- _Aim of the task_
Only the pictures are to be dropped; the rest of the data below is to be duplicated exactly.

- _Data_
===============

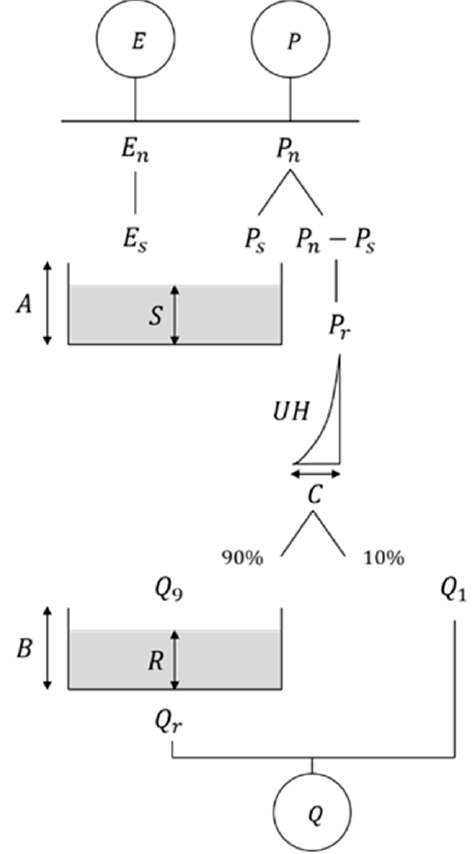
Figure 3. The framework of GR3 model .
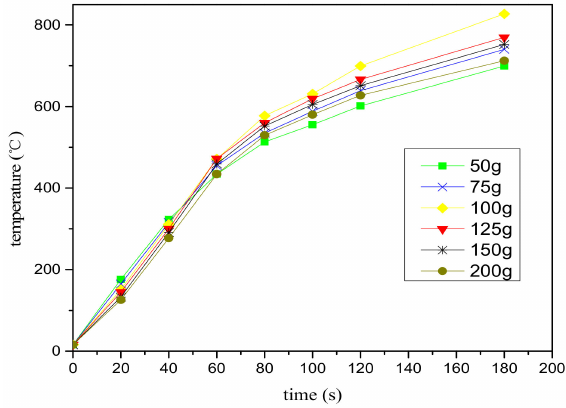
Figure 7. Heating curve of different masses of samples at a microwave power of 2.5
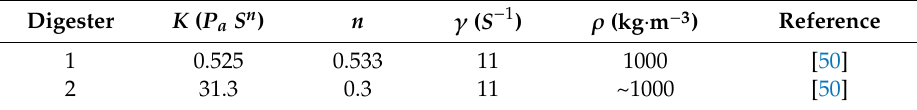
Table 4. Manure physical characteristic for energy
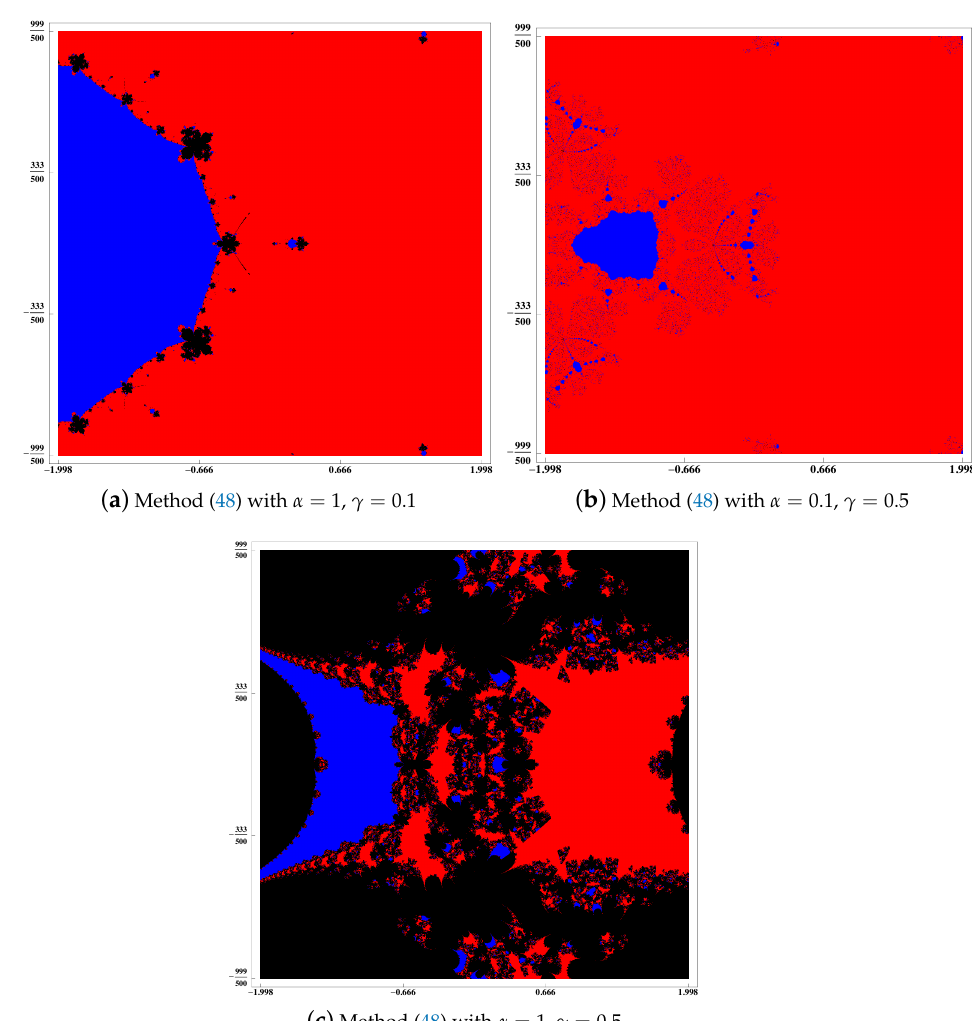
Figure 1. Basins of attraction associated to the method (48) applied to polynomial p ( z ) = ( z − 1 ) 2 ( z + 1 ) with different values for tolerance.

===============

- _Reply_
Figure 3. The framework of GR3 model .
Figure 7. Heating curve of different masses of samples at a microwave power of 2.5
Table 4. Manure physical characteristic for energy
Figure 1. Basins of attraction associated to the method (48) applied to polynomial p ( z ) = ( z − 1 ) 2 ( z + 1 ) with different values for tolerance.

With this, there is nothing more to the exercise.